Code squad wants more teeth in commercial blight law -, South Georgia News, Weather, Sports

Code squad wants more teeth in commercial blight law

May 29, 2008

Albany --  Downtown Albany leaders targeted 550 blighted properties in March and set a timeline for those property owners to comply with city codes.

Back then leaders said if property owners didn't comply, they'd be sent to court. While some residential property owners appeared in court last week, they've backed off forcing commercial property owners to comply.

Code enforcement officers now say they need newer, tougher laws on the books before they'll take commercial property owners to court.

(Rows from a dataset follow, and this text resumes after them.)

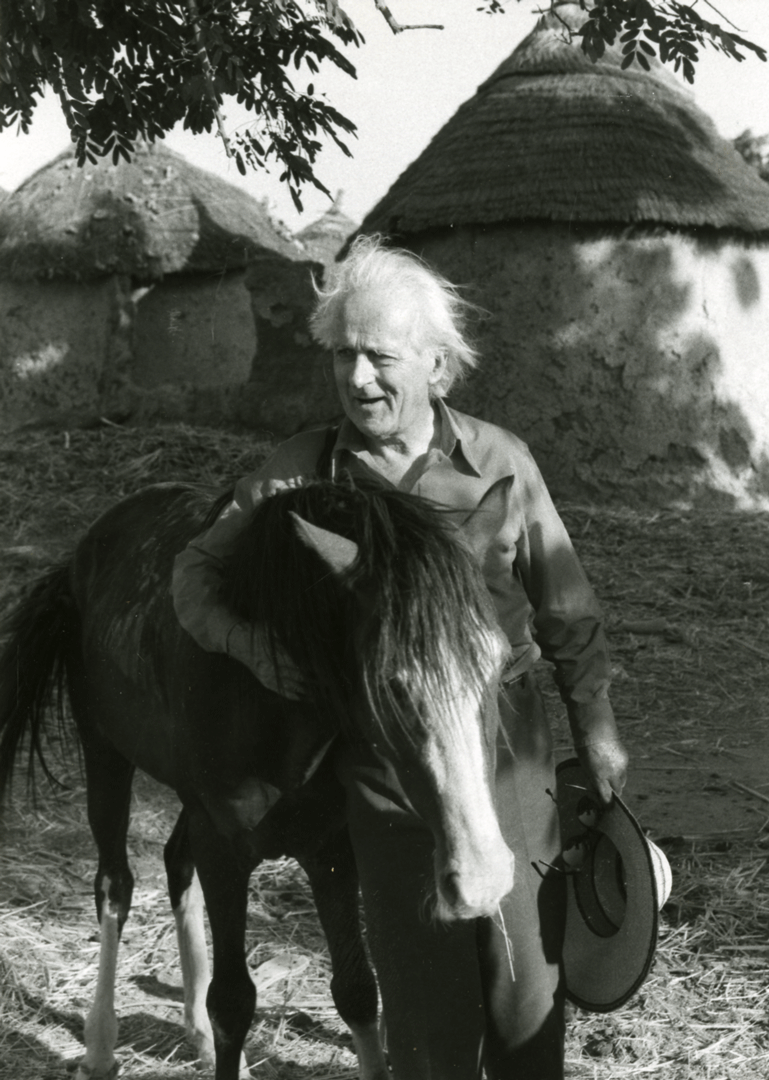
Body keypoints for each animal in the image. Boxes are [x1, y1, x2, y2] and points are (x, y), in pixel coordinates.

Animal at [1, 477, 516, 1080]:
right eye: (388, 682)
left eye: (499, 663)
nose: (483, 878)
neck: (272, 709)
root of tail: (85, 551)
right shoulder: (226, 851)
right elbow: (233, 1002)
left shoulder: (328, 850)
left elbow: (357, 989)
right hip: (105, 753)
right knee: (115, 884)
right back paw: (101, 1043)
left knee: (176, 862)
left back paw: (194, 1033)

 What's changed in the two months since code enforcement vowed to crack down on blighted properties in Albany? Code enforcement director Mike Tilson considers it a victory that a judge last week gave this property owner 30 days to tear down a fire ravaged home next to the Civil Rights Museum or the city can tear it down and they're preparing to take more to court.

"The inspectors are in the office today, as matter of fact, writing out some summons trying to get some people into court, because they haven't been doing exactly what we asked them to do," said Albany Code Enforcement Director Mike Tilson.

"We're noticing a difference on a daily basis property owners are calling they're concerned now because they know that the city is serious about the task at hand," says Albany Downtown Manager Don Buie.

But has that task changed? In March the city talked about going after both residential and commercial property owners, now they've back off commercial property owners claiming they need tougher laws.

"Well, we slowed them to the commercial property because we don't have a lot of codes out there to enforce," says Tilson.

The problem is many of these buildings are dangerous that's why the city wants to move quickly. Asbestos permits have been applied for this peter Studl property to tear the back half of this building down, but there are other dangerous propertied out there.

"They walked through this building, went out the back. Couple of us were standing outside and heard a crash and the ceiling in the kitchen had fallen down, and we were lucky that day, and blessed," says Tilson.

"You needed to have a starting point," said Buie. "We have a starting point in the boarding ordinance, we have a starting point in the blight ordinance, they're doing a great job with those tools so we just need to make sure they have the proper resources to continue their effort."

That will be up to the city commission to decide next month when Tilson presents the International Property Maintenance Code he wants the city to adopt.

The Albany City Commission meets next on June 10th.